L'amour mortel : mon fiancé a pris nos vies
Chapitre 3
Quand je me suis réveillée, j'ai vu le visage inquiet de ma mère.
J'ai posé ma main sur mon ventre, plat comme si mon enfant n'avait jamais existé.
Dans ma vie précédente, ma fille, fragile dès sa naissance, était restée longtemps en couveuse, et les médecins avaient même donné un avis de décès imminent.
J'avais mobilisé toutes mes ressources pour faire venir des médecins de l'étranger, veillant sans répit devant sa chambre.
Lucien n'était venu qu'une seule fois à l'hôpital, fronçant les sourcils pour me dire :
« Et si on arrêtait ? De cette façon, ni nous ni l'enfant ne souffririons davantage. »
Le plus ironique, c'était qu'à ce moment-là j'avais cru qu'il se souciait vraiment de moi.
Puisque cet enfant n'était pas destiné à être aimé, il valait mieux qu'il n'ait pas à venir souffrir.
« Léa, j'ai entendu le médecin dire… »
Ma mère a retenu ses mots, de peur de m'avoir blessée.
« Maman, je vais bien maintenant », ai-je murmuré en serrant sa main, « Annule les fiançailles avec la famille des Dubois. »
Je suis restée plusieurs jours à l'hôpital sans que Lucien vienne une seule fois, et ma mère avait compris d'elle-même toute la vérité.
« Qu'il ose te traiter ainsi ! La famille des Dubois n'a plus sa place à Solméra ! » s'est exclamée ma mère en sortant son téléphone, « Tous leurs projets vont être remis en appel d'offres ! »
Le jour de ma sortie, Lucien m'a attendue devant l'hôpital.
Il s'est adossé à sa voiture, son visage était élégant mais sombre.
« Léa, tu es forte… Tu commets des fautes, et tu oses encore faire remettre en appel d'offres les projets de notre famille. »
« Tu crois que je ne peux pas vivre sans votre famille, sans toi ? »
À ce moment-là, une femme d'âge mûr, maquillée avec soin, est descendue de la voiture. En me voyant, elle a tapoté l'épaule de Lucien d'un air faussement réprobateur.

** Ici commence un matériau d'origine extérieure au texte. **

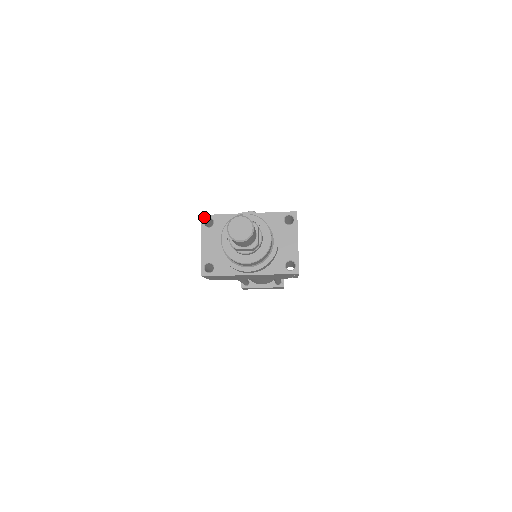
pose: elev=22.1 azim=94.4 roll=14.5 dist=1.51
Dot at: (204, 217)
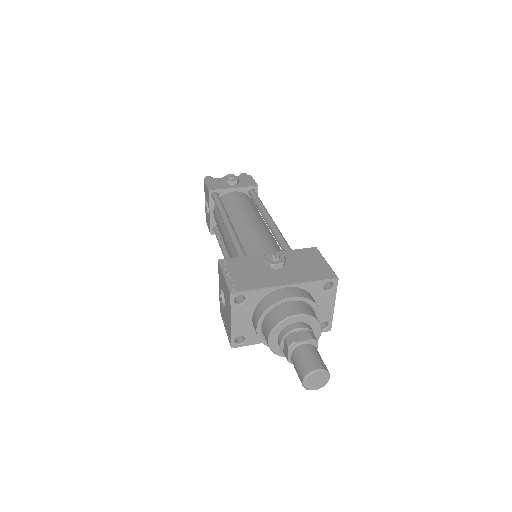
Dot at: (234, 296)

« Léa, ne l'écoute pas, ce garnement ! Il fait sa mauvaise tête, je viens présenter des excuses pour lui. »
Puis, elle s'est avancée pour saisir chaleureusement ma main.
« Bientôt, nous serons une famille. Ne garde pas tes distances. Que ce soit les biens des Bernard ou ceux des Dubois, tout reviendra à toi et à Lucien ! »

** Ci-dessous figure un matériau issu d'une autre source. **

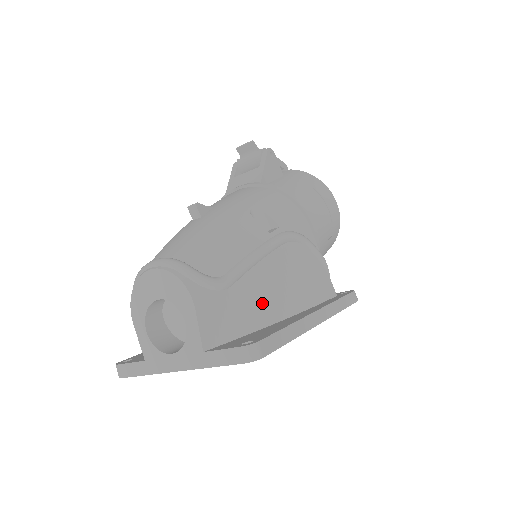
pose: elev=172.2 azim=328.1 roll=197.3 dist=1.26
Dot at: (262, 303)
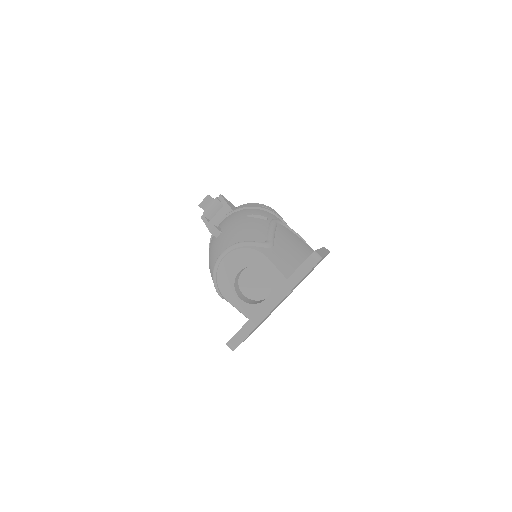
Dot at: (292, 253)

Ma mère s'est immédiatement placée devant moi.
« Madame Dubois, je pense que nous devrions annuler le mariage arrangé entre nos deux familles. Ma fille n'est pas digne d'un jeune maître comme ton fils ! »
« Ma fille a encore… »
« Maman, inutile d'en dire davantage », l'ai-je interrompue avant qu'elle ne révèle ma fausse couche.
Le visage de Lucien s'est assombri davantage. Sans se soucier de la présence de ma mère, il a lancé avec mépris :
« Très bien, Léa, tu es si arrogante maintenant, mais ne viens pas me supplier à genoux plus tard ! »
Sa mère, Hélène, affolée, voulait expliquer, mais Lucien l'avait traînée de force jusqu'à la voiture.
Ma mère, hors d'elle, avait la poitrine qui se soulevait violemment, et je me suis empressée de la calmer.
Lucien s'était toujours cru très capable et pensait que si notre famille s'empressait de vouloir investir en lui, c'était uniquement parce que nous reconnaissions son talent.
En rentrant, j'ai allumé la télévision et le visage de Lucien est apparu à l'écran.
Les flashes des photographes crépitaient sans relâche.
« M. Dubois, est-ce que Mlle Laurent est la nouvelle ambassadrice de votre marque ? »
Depuis qu'il avait quitté l'hôpital furieux, Lucien n'avait cessé d'apparaître partout au bras d'Élise.
Face aux caméras, il a esquissé un sourire.
« Élise est encore peu expérimentée, mais je voudrais que chacun voie son travail et son potentiel. Elle a avancé pas à pas par ses propres efforts, contrairement à ceux qui sont nés avec une cuillère en argent dans la bouche. »
En achevant sa phrase, une lueur de sarcasme a traversé son regard.